Far-infrared continuum absorption of olivine at low temperatures

Abstract

The far-infrared continuum opacity of cold dust is an important quantity for the study of debris disks in planetary systems and of protoplanetary disks. Olivine is considered the most abundant crystalline dust species in such environments. We present spectroscopic absorption measurements on olivine plates of the order of a millimeter thickness at wavelengths between 60 and 400 μ m for temperatures down to 10 K. Our data reveal a strong temperature dependence of the continuum absorption coefficient, i.e. more than an order of magnitude decrease at 100 μ m for 10 K compared to room temperature. The absolute values are generally much lower than those measured with olivine powders embedded into polyethylene pellets, even if the difference between plate and powder samples is taken into account by theoretical models.

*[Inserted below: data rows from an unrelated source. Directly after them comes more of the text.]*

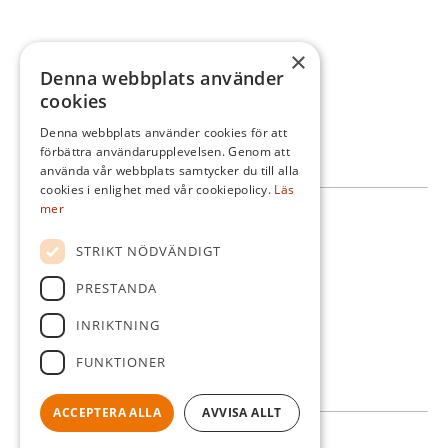
Kommittéer
×
Spela
Denna webbplats använder
cookies
Medlem
Denna webbplats använder cookies för att
Tävla
förbättra användarupplevelsen. Genom att
använda vår webbplats samtycker du till alla
cookies i enlighet med vår cookiepolicy.
Läs
mer
Kontakta oss
STRIKT NÖDVÄNDIGT
Norra Vibyvägen 187
PRESTANDA
193 38 Sigtuna
INRIKTNING
08-592 540 12
FUNKTIONER
info@sigtunagk.se
ACCEPTERA ALLA
AVVISA ALLT
© Sigtuna Golfklubb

In contrast to this, the room temperature data are in relatively good agreement with simulations using optical constants determined from reflection measurements. At low temperatures, the absorption coefficient of olivine was measurable with sufficient accuracy only up to 90 μ m for 10 K and up to 110 μ m for 100 K. These data reveal a drastic change in the spectral slope (from β ~ 2.0 to β > 5.0) for the continuum underlying the 69-μ m band, which is not predicted by the low-temperature optical constants determined for forsterite.